Adults in the U.S. over the age of 18 say they have an average of $29,800 in personal debt (not including mortgages), and 15% of Americans say they think they will be in debt for the rest of their lives.
According to Northwestern Mutual’s 2019 Planning and Progress Study, this is still an improvement from last year’s average of $38,000 in personal debt.
“The road to financial security is long, even in the best of circumstances,” Emily Holbrook, senior director of planning at Northwestern Mutual, said in a release. “By carrying high levels of personal debt that road gets even longer, often requiring all kinds of detours and other twists and turns. The fact that there’s been some year-over-year improvement in debt levels is good, but the numbers still remain worryingly high.”
An average of 34% of people’s monthly income goes towards paying off debt, the study showed, while another 34% of respondents said they aren’t sure how much of their monthly income goes towards paying off their debt.

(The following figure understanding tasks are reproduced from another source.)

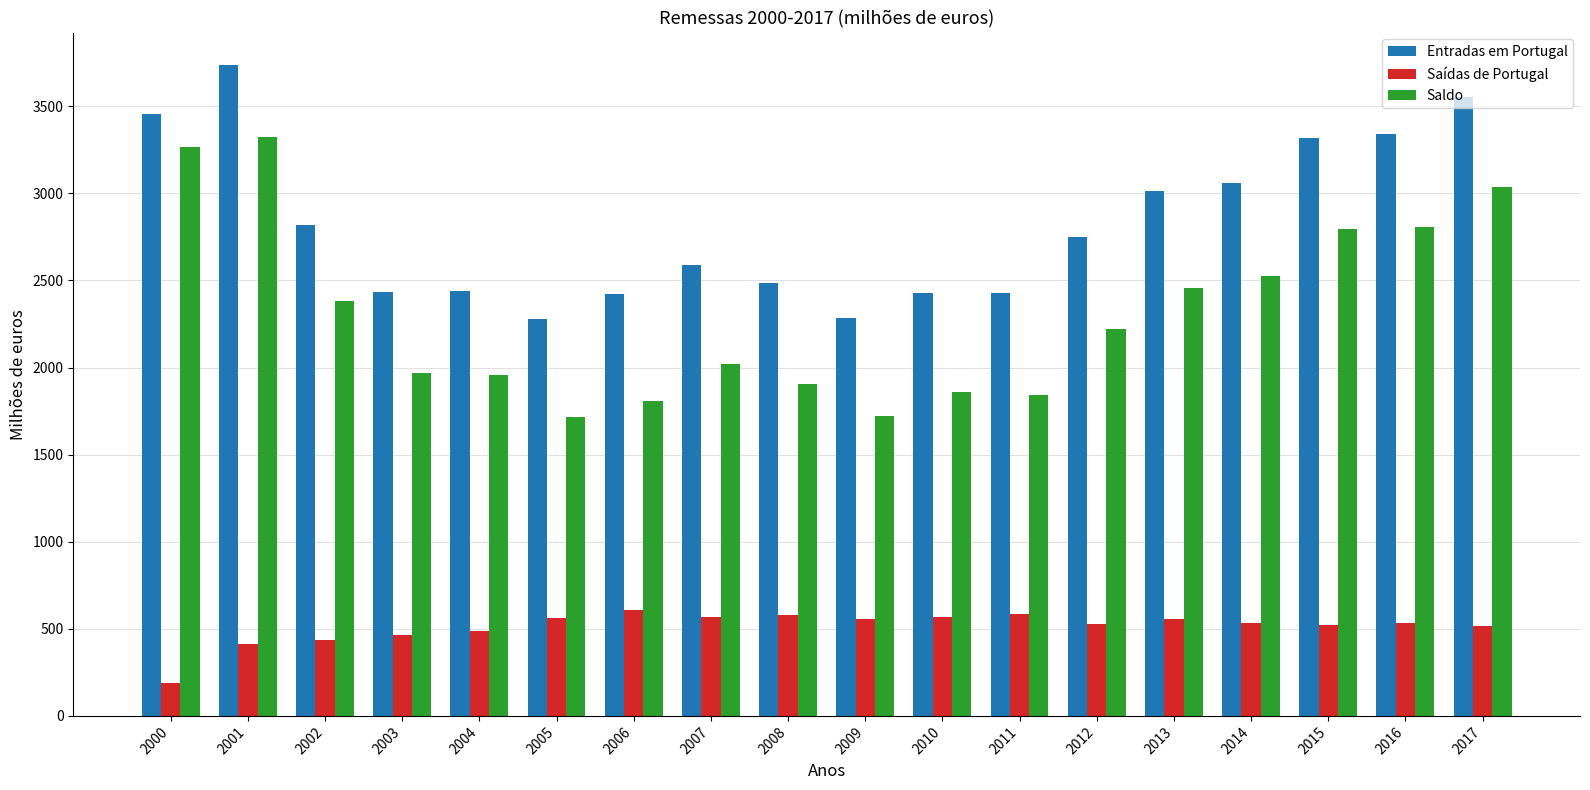

The Entradas em Portugal series shows 3458.1 at 2000. True or false?

True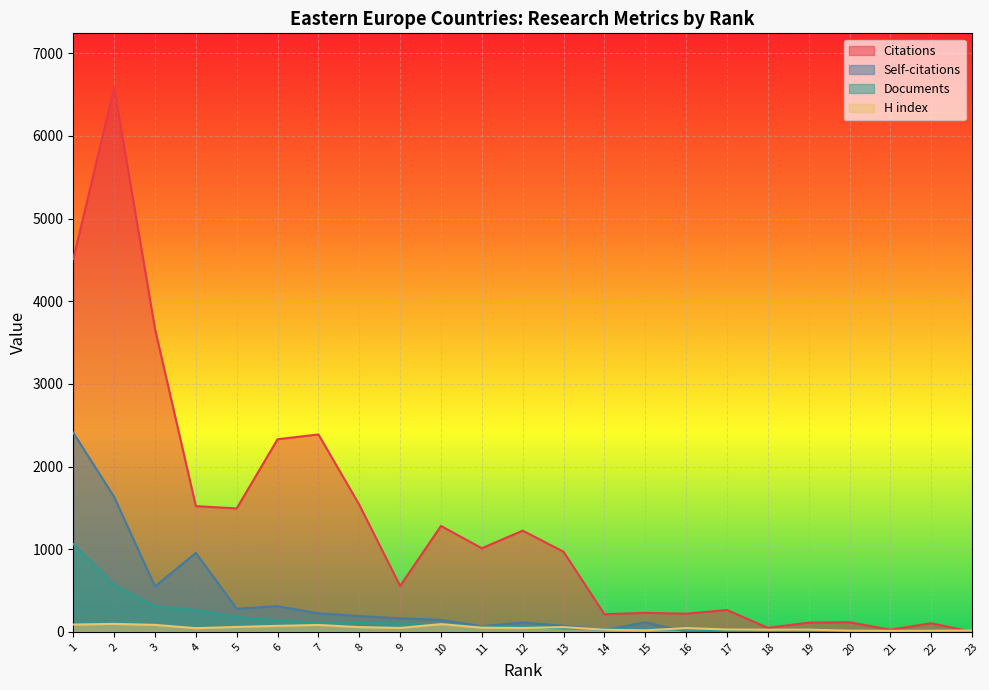

What is the sum of all Documents values?

3244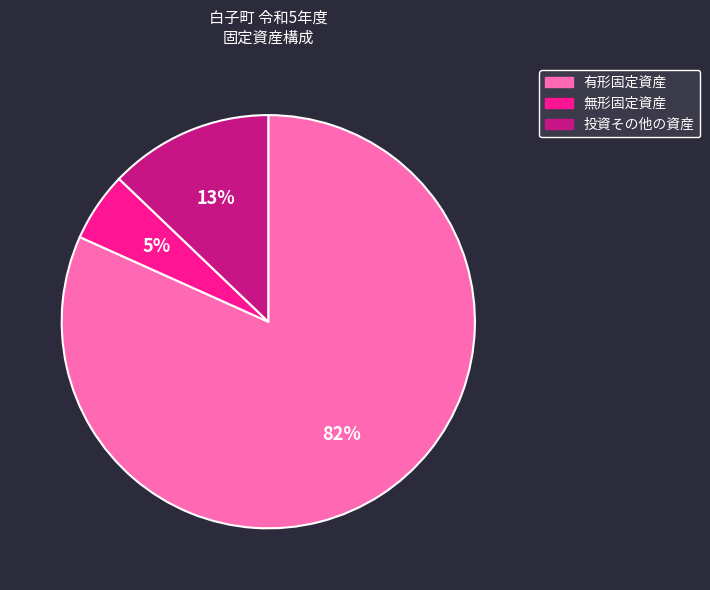

Which slice is the largest?

有形固定資産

Carrying debt takes a mental and physical toll on Americans, too. Meanwhile, 45% of Americans surveyed said that debt makes them feel anxiety at least once a month, while 20% reported that their debt makes them physically ill at least once a month.
Another 35% said they feel guilty as a result of the debt they are carrying.
The generation with the most reported personal debt was Gen X, citing its personal debt at $36,000. Baby Boomers has $28,600; Millennials tallied up $27,900 in debt, while Gen Z had $14,700.
The leading sources of debt for Americans was found to be a tie between mortgages and credit cards. There were 22% who said their main source of debt was their mortgage, while 22% also said their main source of debt was credit cards. Car loans were lower, at 9%, as well as education loans at 8%.
And recent reports show that Americans’ debt load is increasing. In fact, the two most recent reports from the Federal Reserve Bank of New York show that consumers’ overall debt is now well above where it was during the housing crisis.
“Our data, along with national numbers, show that people continue to struggle with finding the right balance between spending now versus saving for later,” says Holbrook. “But it’s important to understand the impact that spiraling debt can have on a financial plan. There are steps people can take to get control of their debt. It might start with loan consolidation and a budget, then move to a longer-term plan that includes guardrails to help people stay on track. The most important part is to take action. It’s often those first few steps that can be the hardest and most important.”